[Opening DATA RECORDS section]

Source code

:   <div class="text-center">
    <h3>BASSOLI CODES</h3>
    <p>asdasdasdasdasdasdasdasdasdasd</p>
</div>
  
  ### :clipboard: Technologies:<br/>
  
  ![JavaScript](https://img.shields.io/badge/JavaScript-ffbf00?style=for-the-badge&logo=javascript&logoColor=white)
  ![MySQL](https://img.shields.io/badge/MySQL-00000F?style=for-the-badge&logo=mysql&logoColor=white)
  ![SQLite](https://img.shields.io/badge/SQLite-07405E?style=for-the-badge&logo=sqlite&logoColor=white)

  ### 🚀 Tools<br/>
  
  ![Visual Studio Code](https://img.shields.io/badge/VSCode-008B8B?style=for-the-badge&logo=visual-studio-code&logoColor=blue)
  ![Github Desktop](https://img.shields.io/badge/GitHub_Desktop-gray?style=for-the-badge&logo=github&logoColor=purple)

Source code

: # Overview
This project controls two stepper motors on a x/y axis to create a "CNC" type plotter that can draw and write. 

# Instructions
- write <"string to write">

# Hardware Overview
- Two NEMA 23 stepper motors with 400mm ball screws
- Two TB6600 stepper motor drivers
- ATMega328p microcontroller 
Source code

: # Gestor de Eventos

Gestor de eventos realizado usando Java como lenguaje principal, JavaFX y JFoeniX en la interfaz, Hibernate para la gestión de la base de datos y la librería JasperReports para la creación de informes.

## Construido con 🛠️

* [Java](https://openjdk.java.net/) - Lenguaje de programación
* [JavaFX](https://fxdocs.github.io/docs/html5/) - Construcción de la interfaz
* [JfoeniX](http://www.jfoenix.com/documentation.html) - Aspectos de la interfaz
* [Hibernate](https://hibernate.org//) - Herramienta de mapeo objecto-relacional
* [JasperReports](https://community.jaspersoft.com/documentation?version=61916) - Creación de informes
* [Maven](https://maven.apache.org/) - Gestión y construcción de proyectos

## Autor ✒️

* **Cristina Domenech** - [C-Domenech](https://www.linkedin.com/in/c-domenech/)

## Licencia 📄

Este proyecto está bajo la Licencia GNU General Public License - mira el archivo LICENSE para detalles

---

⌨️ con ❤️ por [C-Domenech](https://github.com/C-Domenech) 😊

[Closing DATA RECORDS section]
[Opening DATA RECORDS section]

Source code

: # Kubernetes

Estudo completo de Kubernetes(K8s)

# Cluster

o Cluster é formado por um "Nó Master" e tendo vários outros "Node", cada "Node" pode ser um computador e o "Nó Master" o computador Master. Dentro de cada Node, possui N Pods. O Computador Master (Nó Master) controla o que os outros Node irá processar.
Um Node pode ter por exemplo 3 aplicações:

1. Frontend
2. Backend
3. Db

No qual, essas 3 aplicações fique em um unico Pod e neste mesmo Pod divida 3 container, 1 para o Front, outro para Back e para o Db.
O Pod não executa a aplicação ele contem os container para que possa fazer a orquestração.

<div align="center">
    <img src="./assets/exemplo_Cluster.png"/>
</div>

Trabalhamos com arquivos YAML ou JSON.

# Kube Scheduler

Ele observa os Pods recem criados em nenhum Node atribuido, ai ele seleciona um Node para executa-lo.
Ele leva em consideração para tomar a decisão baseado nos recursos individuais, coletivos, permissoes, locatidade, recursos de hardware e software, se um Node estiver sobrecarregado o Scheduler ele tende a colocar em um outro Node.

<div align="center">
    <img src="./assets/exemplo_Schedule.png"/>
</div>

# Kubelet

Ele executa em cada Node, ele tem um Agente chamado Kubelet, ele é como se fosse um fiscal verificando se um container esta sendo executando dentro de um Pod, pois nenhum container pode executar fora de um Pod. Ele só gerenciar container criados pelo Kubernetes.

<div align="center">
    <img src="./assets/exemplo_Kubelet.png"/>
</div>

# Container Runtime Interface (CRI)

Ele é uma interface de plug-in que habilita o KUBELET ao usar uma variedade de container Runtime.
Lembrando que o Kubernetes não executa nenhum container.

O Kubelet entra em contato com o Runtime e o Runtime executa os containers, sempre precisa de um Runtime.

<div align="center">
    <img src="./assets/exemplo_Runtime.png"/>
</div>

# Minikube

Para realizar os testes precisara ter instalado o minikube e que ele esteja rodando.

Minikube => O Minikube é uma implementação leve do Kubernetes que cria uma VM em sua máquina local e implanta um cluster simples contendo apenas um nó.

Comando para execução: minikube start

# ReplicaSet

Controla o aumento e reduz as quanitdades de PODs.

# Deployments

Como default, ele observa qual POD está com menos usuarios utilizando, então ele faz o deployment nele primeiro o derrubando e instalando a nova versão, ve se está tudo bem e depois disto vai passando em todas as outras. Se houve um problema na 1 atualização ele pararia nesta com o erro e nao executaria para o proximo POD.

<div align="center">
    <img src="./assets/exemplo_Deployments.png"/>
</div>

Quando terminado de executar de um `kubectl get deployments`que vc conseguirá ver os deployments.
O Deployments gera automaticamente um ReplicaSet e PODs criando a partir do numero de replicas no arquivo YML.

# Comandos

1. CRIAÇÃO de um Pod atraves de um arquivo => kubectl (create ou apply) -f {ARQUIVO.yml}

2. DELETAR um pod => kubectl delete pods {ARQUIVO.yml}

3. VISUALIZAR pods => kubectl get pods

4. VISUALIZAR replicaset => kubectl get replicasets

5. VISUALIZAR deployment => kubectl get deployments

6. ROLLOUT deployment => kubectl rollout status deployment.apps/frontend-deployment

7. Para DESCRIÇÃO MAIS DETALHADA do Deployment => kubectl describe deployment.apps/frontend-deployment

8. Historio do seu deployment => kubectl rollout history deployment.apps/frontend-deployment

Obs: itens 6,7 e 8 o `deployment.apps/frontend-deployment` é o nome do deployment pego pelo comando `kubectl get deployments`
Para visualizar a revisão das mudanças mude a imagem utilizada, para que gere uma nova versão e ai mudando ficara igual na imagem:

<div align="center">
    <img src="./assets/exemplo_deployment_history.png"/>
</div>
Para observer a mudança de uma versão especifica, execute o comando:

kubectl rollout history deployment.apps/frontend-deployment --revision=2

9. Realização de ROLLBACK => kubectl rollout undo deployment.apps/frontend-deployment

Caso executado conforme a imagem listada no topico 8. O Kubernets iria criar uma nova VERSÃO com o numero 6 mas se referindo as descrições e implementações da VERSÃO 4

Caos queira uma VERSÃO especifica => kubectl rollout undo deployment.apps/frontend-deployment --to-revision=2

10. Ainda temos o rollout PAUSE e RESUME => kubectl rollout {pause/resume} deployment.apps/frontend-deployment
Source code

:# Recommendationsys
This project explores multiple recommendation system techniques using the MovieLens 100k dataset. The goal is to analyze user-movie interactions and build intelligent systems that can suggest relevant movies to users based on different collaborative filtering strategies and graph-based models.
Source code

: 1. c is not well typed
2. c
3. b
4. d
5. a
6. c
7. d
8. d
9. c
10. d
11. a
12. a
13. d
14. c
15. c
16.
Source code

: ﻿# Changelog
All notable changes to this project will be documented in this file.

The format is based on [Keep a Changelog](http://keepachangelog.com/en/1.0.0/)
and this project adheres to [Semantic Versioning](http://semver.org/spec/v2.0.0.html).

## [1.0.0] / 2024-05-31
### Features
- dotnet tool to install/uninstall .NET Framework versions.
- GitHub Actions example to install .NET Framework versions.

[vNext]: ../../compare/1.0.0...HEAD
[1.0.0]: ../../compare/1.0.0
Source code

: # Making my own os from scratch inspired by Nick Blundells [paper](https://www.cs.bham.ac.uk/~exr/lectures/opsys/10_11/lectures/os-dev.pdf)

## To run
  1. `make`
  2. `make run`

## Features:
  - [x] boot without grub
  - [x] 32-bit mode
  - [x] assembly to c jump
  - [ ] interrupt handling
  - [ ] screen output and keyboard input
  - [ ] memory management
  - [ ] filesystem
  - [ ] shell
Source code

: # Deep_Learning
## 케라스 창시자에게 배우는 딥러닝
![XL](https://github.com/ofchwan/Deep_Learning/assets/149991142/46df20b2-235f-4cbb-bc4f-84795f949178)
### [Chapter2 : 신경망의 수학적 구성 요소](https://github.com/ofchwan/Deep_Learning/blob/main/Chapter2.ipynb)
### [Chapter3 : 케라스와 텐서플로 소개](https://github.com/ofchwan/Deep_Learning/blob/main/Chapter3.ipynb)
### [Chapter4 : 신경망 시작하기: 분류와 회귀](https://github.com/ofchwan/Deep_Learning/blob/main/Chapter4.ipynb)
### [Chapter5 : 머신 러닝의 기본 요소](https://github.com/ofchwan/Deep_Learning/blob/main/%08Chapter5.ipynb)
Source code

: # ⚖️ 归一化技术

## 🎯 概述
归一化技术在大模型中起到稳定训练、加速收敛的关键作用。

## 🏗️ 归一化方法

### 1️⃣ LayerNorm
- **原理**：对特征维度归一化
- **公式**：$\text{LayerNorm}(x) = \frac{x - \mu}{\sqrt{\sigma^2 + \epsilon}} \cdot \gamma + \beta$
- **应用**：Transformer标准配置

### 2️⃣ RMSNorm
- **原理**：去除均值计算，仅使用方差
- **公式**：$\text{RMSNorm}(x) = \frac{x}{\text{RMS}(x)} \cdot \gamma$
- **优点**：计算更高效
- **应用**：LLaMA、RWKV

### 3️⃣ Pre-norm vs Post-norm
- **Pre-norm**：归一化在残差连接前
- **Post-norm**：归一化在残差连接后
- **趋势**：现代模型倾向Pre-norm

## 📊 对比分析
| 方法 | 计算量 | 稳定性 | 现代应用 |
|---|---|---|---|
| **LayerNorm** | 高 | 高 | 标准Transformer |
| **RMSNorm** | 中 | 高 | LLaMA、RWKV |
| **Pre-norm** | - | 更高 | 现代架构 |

[Closing DATA RECORDS section]

**WORK TO COMPLETE:** Take the stretch of lines above from the one containing "- **应用**：LLaMA、RWKV" through the one containing "更高 | 现代架构 |" and repeat it exactly, adding no other line.

**YOUR SOLUTION:**
- **应用**：LLaMA、RWKV

### 3️⃣ Pre-norm vs Post-norm
- **Pre-norm**：归一化在残差连接前
- **Post-norm**：归一化在残差连接后
- **趋势**：现代模型倾向Pre-norm

## 📊 对比分析
| 方法 | 计算量 | 稳定性 | 现代应用 |
|---|---|---|---|
| **LayerNorm** | 高 | 高 | 标准Transformer |
| **RMSNorm** | 中 | 高 | LLaMA、RWKV |
| **Pre-norm** | - | 更高 | 现代架构 |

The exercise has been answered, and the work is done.